Wednesday, 12 July 2006
Grand Terrace (Monona Terrace Community and Convention Center)
Steven Platnick, NASA/GSFC, Greenbelt, MD; and J. M. Fontenla
Since the late 1970's launch of the first Advanced Very High Resolution Radiometer (AVHRR) instrument aboard the TIROS-N polar orbiter, measurements in the 3.7 µm atmospheric window have been exploited for use in cloud detection and screening, cloud phase and surface snow/ice discrimination, quantitative cloud particle size retrievals, and fire detection. The utility of the band has led to the incorporation of a 3.7 µm channel on a number of low Earth orbit and Geosynchronous imagers, as well as on future operational imagers for weather and climate applications. Daytime 3.7 µm band observations include both reflected solar and thermal emission energy. It is the observed cloud bidirectional reflectance, or closely associated cloud emissivity, and not the radiance itself, that is the fundamental quantity relevant for cloud microphysical retrievals. Since 3.7 µm channels are calibrated to a radiance scale (via onboard blackbodies), knowledge of the top-of-atmosphere solar irradiance in the spectral region is required to infer reflectance. In this presentation, we examine the fundamental uncertainty in the observed 3.7 µm solar reflectance that comes from uncertainty in the knowledge of the absolute solar spectral irradiance.

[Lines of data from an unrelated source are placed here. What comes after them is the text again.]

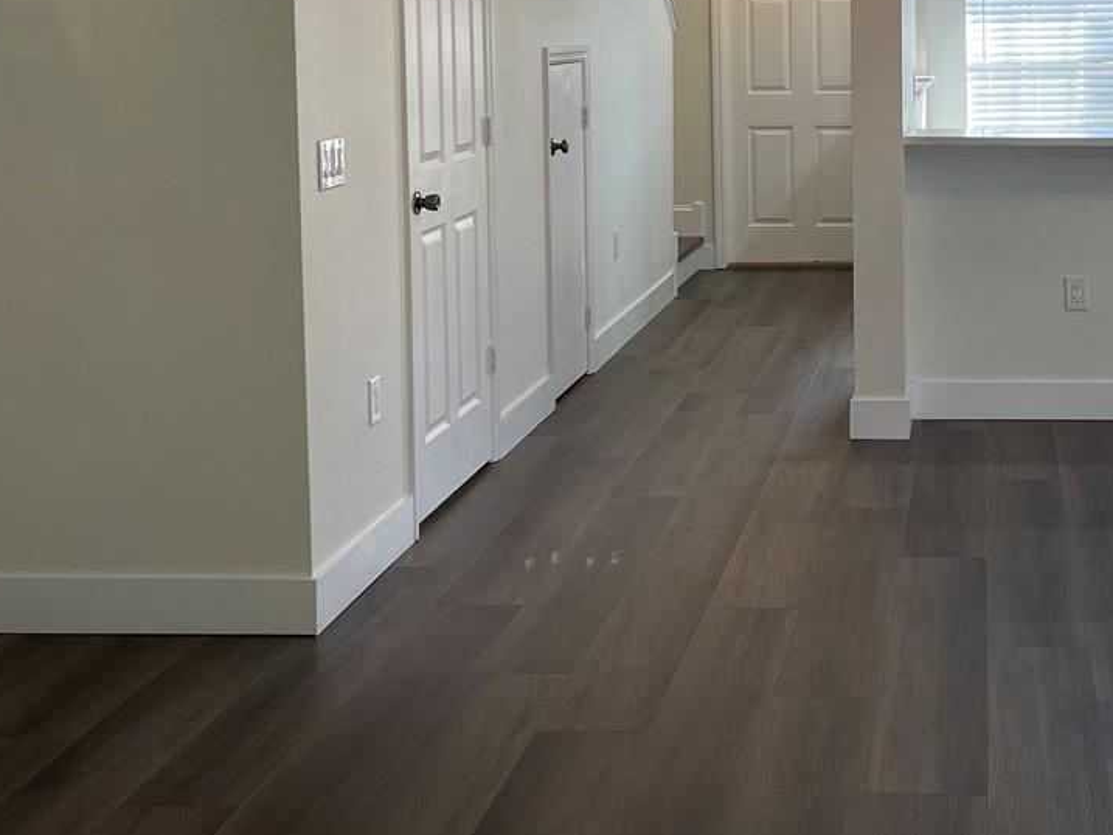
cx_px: 872
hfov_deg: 32.4
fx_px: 1865
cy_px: 138
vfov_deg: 24.7
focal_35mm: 58
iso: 40
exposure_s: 1/120
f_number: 1.6
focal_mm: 5.1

Despite the ubiquity of a 3.7 µm channel, absolute solar spectral irradiance data comes from either a single observation made in 1969 (Thekaekara, 1974), or several popular synthetic spectra (e.g., Kurucz, 1995). In this presentation, we compare the historical 3.7 µm spectral irradiance data sets with the recent semi-empirical solar model of Fontenla el al. (2006), which is constructed to match available observations in the visible and shortwave infrared spectral regions. The model accounts for active sun features, and is expected to have uncertainties of less than 2% in the 3.7 µm spectral region. We find that typical instrument channel-averaged spectral irradiances using the observations reported by Thekaekara are 3-4% less than those derived from the Fontenla model; the Kurucz spectrum, as included in the MODTRAN4 distribution, gives irradiances about 10% smaller than the Fontenla model. Because the slope and curvature of the irradiance spectrum is significant in this spectral region, accurate characterization of the instrument spectral bandpass is important.